Provided records Block Start

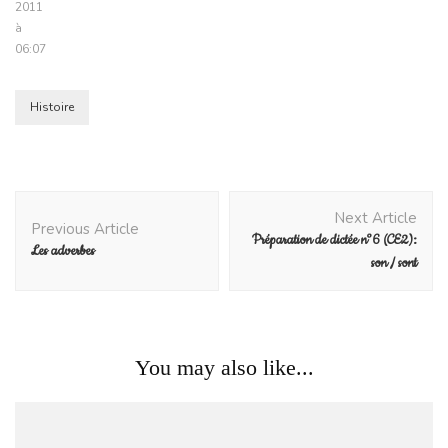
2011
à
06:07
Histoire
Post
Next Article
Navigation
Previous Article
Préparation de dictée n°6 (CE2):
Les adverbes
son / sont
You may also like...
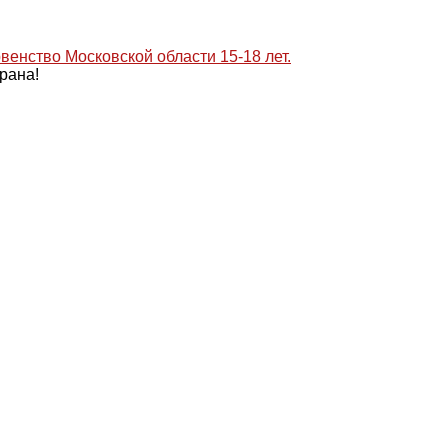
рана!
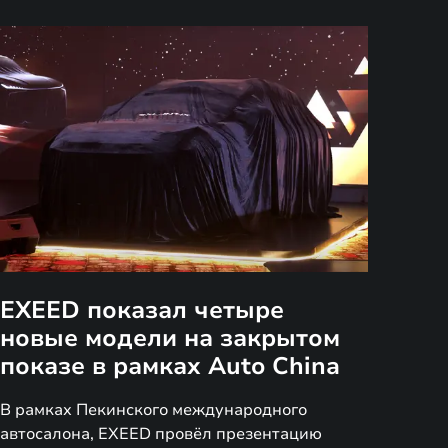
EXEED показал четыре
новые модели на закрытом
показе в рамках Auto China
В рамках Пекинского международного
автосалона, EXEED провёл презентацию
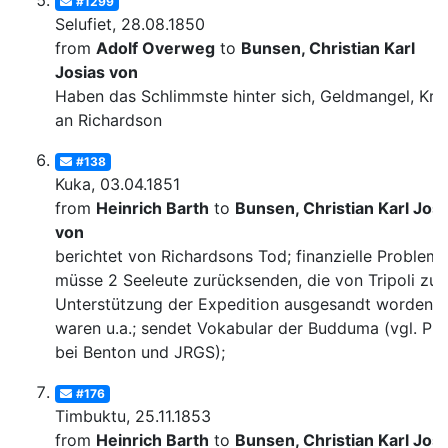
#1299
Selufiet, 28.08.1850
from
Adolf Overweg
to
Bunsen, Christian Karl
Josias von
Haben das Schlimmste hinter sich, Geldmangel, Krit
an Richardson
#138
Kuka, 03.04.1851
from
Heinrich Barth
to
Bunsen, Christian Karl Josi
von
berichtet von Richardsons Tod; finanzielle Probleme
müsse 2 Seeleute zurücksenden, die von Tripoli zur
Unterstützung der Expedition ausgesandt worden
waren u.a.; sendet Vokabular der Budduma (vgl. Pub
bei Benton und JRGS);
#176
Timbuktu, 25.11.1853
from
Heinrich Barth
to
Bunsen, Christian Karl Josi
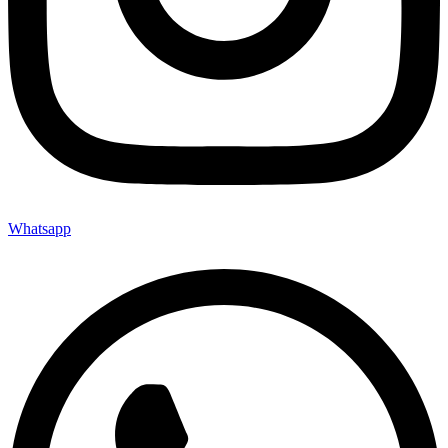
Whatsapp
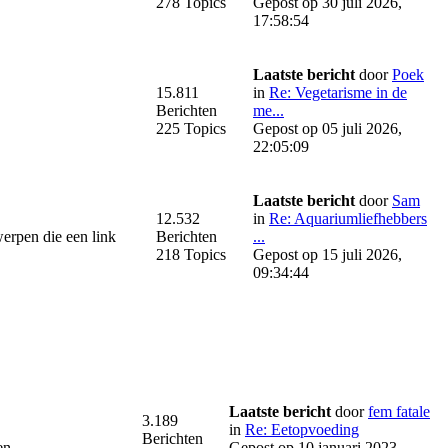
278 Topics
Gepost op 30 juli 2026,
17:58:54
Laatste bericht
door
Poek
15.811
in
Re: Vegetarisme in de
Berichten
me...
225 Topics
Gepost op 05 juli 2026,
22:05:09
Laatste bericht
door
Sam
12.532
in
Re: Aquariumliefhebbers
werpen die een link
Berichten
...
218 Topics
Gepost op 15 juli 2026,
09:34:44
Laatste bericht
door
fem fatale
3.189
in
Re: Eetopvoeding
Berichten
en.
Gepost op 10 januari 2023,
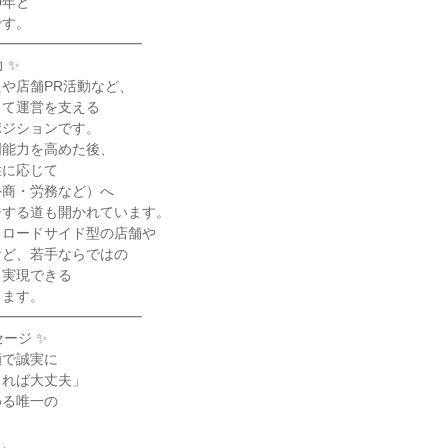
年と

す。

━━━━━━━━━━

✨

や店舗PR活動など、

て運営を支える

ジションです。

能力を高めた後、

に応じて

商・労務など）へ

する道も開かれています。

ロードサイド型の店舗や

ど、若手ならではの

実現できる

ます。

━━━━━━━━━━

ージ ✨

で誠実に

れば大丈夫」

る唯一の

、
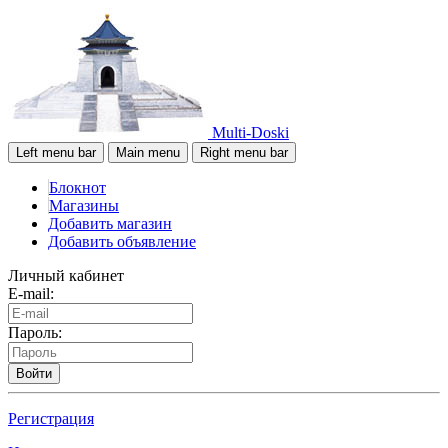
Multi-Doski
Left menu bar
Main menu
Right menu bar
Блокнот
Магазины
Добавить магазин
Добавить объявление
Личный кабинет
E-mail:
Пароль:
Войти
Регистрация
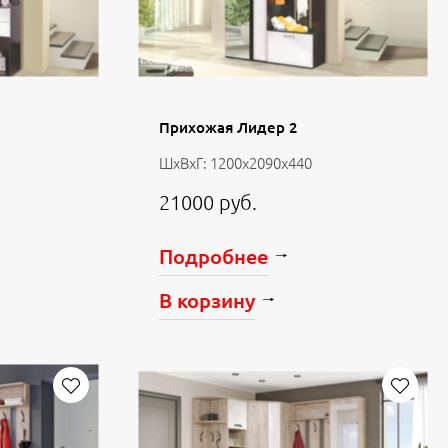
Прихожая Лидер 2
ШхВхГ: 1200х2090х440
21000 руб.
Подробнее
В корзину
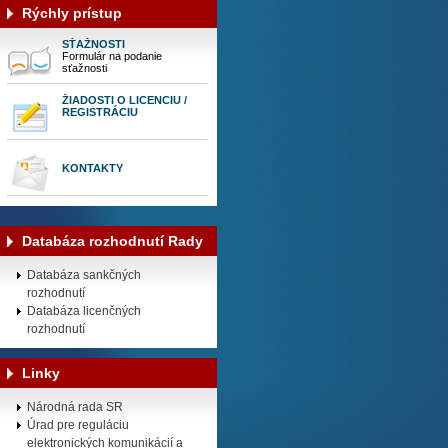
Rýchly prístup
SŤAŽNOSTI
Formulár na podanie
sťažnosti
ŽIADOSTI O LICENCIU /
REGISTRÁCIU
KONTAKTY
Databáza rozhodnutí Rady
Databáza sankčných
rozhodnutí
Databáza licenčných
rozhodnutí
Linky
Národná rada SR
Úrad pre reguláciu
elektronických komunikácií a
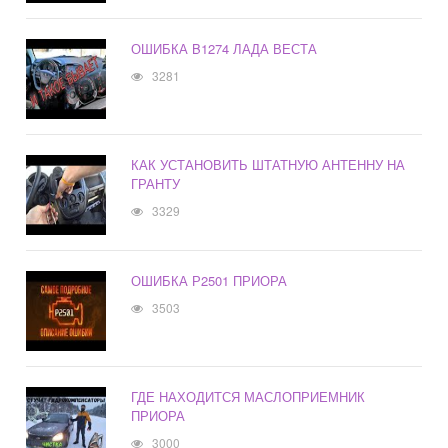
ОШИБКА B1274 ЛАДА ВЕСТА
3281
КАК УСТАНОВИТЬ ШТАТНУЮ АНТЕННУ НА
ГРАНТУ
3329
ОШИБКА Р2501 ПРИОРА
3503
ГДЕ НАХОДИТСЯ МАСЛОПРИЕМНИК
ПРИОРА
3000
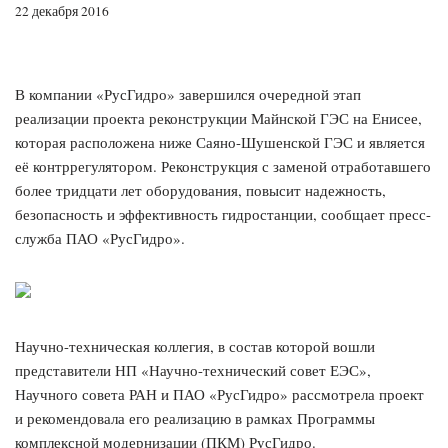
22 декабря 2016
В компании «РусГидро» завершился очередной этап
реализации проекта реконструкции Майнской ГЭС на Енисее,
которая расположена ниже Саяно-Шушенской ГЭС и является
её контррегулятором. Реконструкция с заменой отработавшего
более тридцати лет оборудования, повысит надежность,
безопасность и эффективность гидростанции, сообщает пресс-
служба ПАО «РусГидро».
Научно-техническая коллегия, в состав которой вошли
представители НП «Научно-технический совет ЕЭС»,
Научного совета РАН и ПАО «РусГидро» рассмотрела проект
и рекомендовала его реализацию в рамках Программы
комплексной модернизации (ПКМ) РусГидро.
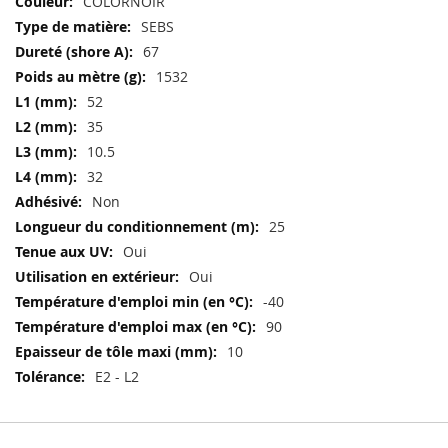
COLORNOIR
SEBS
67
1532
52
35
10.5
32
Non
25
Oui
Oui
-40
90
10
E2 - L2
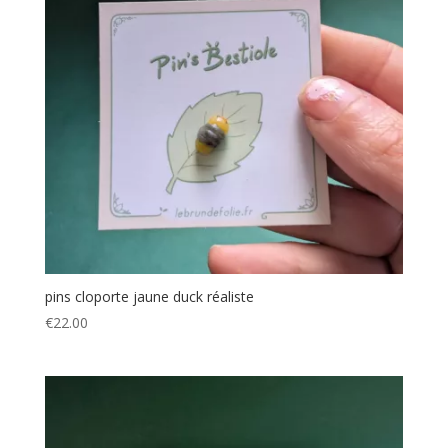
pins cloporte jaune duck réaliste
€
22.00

Provided records Block End

* Your instructions
Using the records given above, list every line that includes the word "рамках".

* Response box
показе в рамках Auto China
В рамках Пекинского международного
и рекомендовала его реализацию в рамках Программы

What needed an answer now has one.